Work item: Copy out word for word the lines of the entries below, beginning with the very first line and continuing through the line that contains "Here are some".

(Source texts of formatted documents)
- - - -

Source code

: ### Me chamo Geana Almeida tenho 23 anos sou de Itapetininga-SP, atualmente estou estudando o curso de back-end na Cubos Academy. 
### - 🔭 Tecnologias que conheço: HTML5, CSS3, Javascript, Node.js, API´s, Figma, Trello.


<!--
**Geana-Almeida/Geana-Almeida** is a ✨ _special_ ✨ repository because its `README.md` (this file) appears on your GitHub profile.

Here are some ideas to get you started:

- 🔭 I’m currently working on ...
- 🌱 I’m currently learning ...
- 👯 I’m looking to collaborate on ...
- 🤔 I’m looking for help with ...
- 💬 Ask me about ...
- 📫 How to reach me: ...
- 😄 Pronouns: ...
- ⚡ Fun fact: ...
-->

- - - -

Result for this task:
Source code

: ### Me chamo Geana Almeida tenho 23 anos sou de Itapetininga-SP, atualmente estou estudando o curso de back-end na Cubos Academy. 
### - 🔭 Tecnologias que conheço: HTML5, CSS3, Javascript, Node.js, API´s, Figma, Trello.


<!--
**Geana-Almeida/Geana-Almeida** is a ✨ _special_ ✨ repository because its `README.md` (this file) appears on your GitHub profile.

Here are some ideas to get you started:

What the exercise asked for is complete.